Он был бледен, черты — искажены, и, несмотря на то, что Даб хорошо владел собой, судорога гнева и тревоги кривила его губы.

На лицо, которое могло быть прекрасным, словно надели маску ненависти и злобы.

Вожак обратился к своему верному товарищу Андюрси, который, вытянувшись перед ним, как солдат перед командиром, ожидал приказов.

— Отплытие завтра утром в шесть часов.

— Но, Даб, что ты!

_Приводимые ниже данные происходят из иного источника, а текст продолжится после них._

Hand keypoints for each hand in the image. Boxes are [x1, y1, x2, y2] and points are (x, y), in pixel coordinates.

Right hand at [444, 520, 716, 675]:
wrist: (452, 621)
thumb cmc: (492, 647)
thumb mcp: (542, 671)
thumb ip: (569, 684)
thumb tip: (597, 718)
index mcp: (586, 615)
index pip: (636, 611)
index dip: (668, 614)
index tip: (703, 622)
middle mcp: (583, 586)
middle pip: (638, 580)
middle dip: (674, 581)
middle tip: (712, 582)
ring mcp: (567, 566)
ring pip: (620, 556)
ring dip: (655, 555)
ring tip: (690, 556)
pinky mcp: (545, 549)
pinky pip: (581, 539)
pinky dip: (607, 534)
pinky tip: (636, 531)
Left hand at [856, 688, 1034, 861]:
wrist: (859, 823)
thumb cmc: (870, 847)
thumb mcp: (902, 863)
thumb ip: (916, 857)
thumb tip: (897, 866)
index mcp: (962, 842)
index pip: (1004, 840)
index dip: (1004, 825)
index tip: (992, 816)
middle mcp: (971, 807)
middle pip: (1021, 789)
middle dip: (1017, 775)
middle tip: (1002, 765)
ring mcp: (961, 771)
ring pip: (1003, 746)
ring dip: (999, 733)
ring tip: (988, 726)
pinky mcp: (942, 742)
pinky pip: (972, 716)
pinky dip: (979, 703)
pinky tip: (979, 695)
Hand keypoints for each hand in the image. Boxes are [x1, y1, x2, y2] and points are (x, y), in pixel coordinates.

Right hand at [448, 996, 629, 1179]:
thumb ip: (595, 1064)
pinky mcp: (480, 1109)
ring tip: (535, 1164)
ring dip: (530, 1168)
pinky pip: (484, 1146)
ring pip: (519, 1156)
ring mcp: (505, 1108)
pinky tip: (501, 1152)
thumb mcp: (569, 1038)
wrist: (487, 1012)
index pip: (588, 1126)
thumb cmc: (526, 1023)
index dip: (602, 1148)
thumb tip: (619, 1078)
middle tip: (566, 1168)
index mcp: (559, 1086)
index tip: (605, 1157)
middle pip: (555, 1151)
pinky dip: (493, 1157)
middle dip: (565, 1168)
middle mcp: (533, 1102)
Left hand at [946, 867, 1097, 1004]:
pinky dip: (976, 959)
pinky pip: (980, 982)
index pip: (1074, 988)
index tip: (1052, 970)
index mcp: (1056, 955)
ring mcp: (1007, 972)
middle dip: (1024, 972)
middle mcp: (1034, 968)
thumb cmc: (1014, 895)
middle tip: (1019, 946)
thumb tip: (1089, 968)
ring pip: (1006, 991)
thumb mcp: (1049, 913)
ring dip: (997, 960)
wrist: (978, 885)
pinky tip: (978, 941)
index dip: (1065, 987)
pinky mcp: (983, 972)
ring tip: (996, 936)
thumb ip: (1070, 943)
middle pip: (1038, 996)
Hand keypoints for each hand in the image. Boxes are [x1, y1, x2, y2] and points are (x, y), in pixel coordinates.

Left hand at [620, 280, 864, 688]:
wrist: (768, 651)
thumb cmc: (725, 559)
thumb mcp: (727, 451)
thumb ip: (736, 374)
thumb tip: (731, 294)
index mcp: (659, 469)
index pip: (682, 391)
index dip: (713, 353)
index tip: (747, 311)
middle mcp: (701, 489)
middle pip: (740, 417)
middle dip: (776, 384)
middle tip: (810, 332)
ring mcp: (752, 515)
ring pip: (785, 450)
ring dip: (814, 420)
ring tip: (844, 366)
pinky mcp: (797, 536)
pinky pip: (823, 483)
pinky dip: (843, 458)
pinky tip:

Наши люди будут завтра пьяны в стельку, их невозможно будет вырвать отсюда.

Главарь бросил на Андюрси гневный взгляд:

— Не спорь со мной! Хочу то, что хочу.

— Пусть так, но в таком случае я ни за что не отвечаю.

— А кто тебе сказал, что ты мне нужен? Я здесь — и этого достаточно.

— Хорошо, — проворчал Андюрси, — и все-таки лучше прислушаться к моему мнению и сняться сегодня вечером, пока еще не всеми овладел приступ безумия.

— Для того, что я готовлю, как раз хорошо, чтобы они были безумными.

— Как хочешь, ты — командир.

— И я им останусь, черт побери!

Потом Даб добавил более мягко:

— Дурная твоя голова, ты, значит, ничего не понимаешь?

— Что ты хочешь сказать?

— Если я согласился остановиться на острове Нассон, недалеко от того огромного леса, в котором мы проложили себе дорогу, чтобы достичь намеченной цели, так это потому, что ожидаю… кое-чего.

— Ба! Чего же?

— Вскоре узнаешь. Только имей в виду, что я зря не пошел бы на такое опасное предприятие, не стал бы рисковать без уверенности в успехе.

— О, это всем известно! Человек, который вытащил нас из «Пристанища неисправимых», — ловкий человек.